▸ Arbeitsauftrag 1: Stellen Sie die Zeilen der unten folgenden Einträge von der Zeile mit „UNSER STANDORT“ bis einschließlich der Zeile mit „Ihr Zuhause mit Herz“ als JSON-Liste von Zeichenketten dar, eine Zeichenkette je Zeile und ohne Leerzeilen.

▸ Textabschnitt:
- - -
Sieben Spiele, ein Punkt – die Negativserie geht an den Spielern des 1. FC Köln sicherlich nicht spurlos vorbei. Wir haben mit einem Experten über die Rolle der Psyche in der jetzigen Situation gesprochen.
Am Sonntagnachmittag empfängt der 1. FC Köln Borussia Mönchengladbach im RheinEnergie-Stadion. Der FC hofft auf die Wende im Derby. Allerdings ist die Negativserie nicht spurlos an den Kölner vorbei gegangen. Die Misere wird zunehmend zur Kopfsache – was dem FC jetzt helfen kann.
Die meisten Flanken, starke Laufwerte, zahlreiche intensive Läufe und Sprints – die Leistungsparameter des 1. FC Köln stimmen. Zumindest die Parameter, die den FC in den vergangenen Jahren ausgezeichnet haben. Aktuell laufen viele dieser Werte aber ganz offensichtlich ins Leere. Das, was zwei Spielzeiten der Garant des FC-Erfolgs war, will in der dritten Saison nicht mehr funktionieren. Über die Gründe wird viel spekuliert: Mangelnde Qualität im Kader, das schwere Auftaktprogramm, fehlendes Spielglück. Vermutlich ist es eine bunte Mischung aus dem Potpourri an Erklärungen. Steffen Baumgart brachte selbst noch einen anderen Aspekt ins Spiel. „Ich sage es sehr ungern, aber: Wir sind im Moment in einer Situation, in der wir schnell aus unseren Abläufen rauskommen, wenn etwas nicht läuft. Das hat vielleicht auch mit dem Kopf zu tun“, erklärte der Trainer im September. Es würde bereits in ihnen arbeiten. „Wenn viel falsch läuft, hat es auch ganz viel mit dem Kopf zu tun“, sagte nun auch Christian Keller in einem Interview mit dem TV-Sender Sky. „Wenn im Kopf die falschen Gedanken erst einmal drin sind, dann werden die Beine oft schwer.“
„Es wird schwer aus den Stresssituationen herauszukommen“
Dass die Psyche im Leistungssport eine entscheidende Rolle spielen kann, ist bekannt. Aber wird sie beim FC zunehmend zum Faktor? „Sie beeinflusst die Motivation, das Selbstvertrauen und die Fähigkeit, unter Druck performen zu können. Eine starke mentale Verfassung kann also den Unterscheid zwischen Erfolg und Misserfolg ausmachen“, sagt Thorsten Loch, sportpsychologischer Berater. Beim FC überwiegt aktuell eindeutig der Misserfolg und das geht nicht spurlos an den Spielern vorbei. „Negative Ergebnisse verbunden mit negativen Erlebnissen können das Selbstvertrauen beeinträchtigen und gleichzeitig Einfluss auf die Motivation nehmen. Das kann sich wiederum negativ auf die Leistung auswirken, da Zweifel und Ängste die Überzeugung an die eigenen Fähigkeiten erschüttern können. Es wird schwer, aus den jeweiligen Stresssituationen erfolgreich herauszukommen“, erklärt der Experte.
- - -
▸ Datenauszüge:
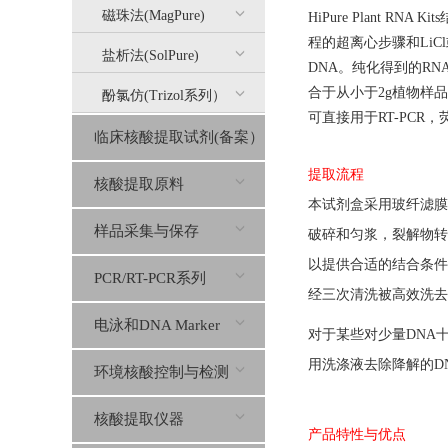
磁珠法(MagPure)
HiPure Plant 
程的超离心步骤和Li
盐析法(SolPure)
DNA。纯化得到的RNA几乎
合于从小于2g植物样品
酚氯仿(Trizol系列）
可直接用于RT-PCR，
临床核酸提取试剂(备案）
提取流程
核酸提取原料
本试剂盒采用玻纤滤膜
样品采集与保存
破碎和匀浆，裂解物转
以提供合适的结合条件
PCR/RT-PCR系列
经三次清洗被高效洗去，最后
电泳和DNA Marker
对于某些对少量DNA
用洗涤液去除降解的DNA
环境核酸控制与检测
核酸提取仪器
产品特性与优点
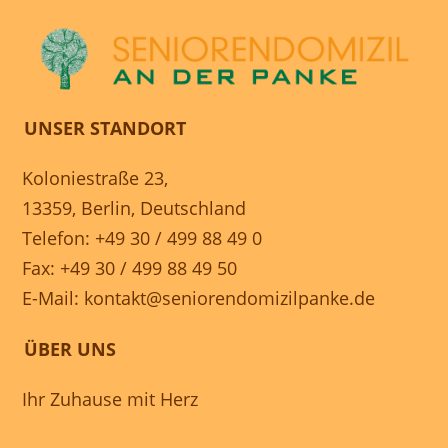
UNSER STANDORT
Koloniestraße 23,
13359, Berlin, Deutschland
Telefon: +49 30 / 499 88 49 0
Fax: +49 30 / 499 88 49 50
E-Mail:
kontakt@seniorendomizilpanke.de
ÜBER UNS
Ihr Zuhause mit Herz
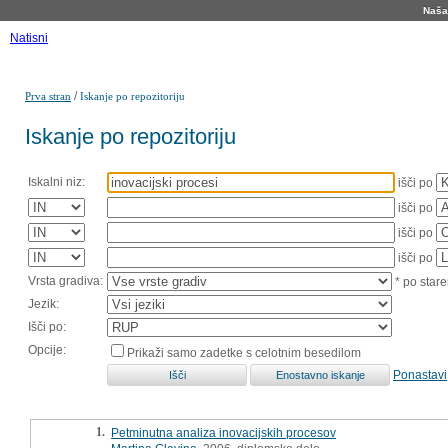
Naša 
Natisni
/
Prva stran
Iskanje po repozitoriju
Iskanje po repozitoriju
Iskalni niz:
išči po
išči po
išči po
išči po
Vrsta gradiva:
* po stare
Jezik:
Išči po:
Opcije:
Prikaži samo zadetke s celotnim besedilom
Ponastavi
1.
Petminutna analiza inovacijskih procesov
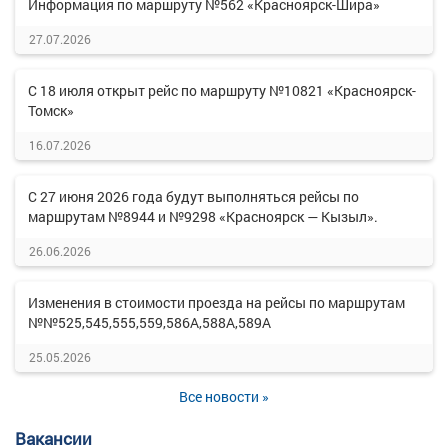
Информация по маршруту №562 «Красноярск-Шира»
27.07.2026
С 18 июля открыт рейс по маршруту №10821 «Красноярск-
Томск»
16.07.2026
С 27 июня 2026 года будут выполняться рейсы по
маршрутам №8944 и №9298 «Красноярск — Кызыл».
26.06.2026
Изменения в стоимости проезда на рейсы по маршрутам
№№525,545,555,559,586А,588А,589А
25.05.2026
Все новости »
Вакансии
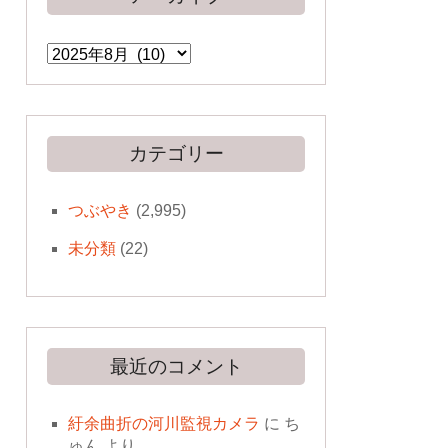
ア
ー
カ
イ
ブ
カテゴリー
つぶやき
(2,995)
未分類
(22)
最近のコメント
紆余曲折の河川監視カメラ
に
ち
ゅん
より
- - -
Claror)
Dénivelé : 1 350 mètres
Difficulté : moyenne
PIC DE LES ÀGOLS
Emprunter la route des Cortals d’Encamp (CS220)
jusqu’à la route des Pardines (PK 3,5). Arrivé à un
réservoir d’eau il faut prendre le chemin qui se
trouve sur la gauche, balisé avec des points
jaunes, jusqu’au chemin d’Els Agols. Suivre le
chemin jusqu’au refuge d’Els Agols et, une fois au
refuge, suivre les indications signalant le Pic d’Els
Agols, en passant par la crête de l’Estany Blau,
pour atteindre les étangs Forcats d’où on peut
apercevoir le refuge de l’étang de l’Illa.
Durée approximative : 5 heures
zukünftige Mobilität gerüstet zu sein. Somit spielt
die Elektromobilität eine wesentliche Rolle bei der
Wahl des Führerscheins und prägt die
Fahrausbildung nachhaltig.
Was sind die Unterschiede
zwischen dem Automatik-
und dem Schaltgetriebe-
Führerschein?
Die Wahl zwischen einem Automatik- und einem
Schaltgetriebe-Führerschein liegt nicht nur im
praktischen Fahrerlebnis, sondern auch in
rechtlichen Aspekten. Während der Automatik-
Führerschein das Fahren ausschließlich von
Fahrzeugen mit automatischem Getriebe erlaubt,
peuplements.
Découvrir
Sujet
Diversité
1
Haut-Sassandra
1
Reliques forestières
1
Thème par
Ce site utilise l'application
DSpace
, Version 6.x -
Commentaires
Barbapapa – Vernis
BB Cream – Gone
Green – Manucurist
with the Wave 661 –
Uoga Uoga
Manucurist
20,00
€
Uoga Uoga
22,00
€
- - -
▸ Arbeitsauftrag 2: Schreiben Sie aus dem obigen Textabschnitt über den 1. FC Köln die Passage von „Sieben Spiele, ein“ bis einschließlich „jetzigen Situation gesprochen.“ wortgetreu ab.

▸ Antwort 1:
[
  "UNSER STANDORT",
  "Koloniestraße 23,",
  "13359, Berlin, Deutschland",
  "Telefon: +49 30 / 499 88 49 0",
  "Fax: +49 30 / 499 88 49 50",
  "E-Mail:",
  "kontakt@seniorendomizilpanke.de",
  "ÜBER UNS",
  "Ihr Zuhause mit Herz"
]

▸ Antwort 2:
Sieben Spiele, ein Punkt – die Negativserie geht an den Spielern des 1. FC Köln sicherlich nicht spurlos vorbei. Wir haben mit einem Experten über die Rolle der Psyche in der jetzigen Situation gesprochen.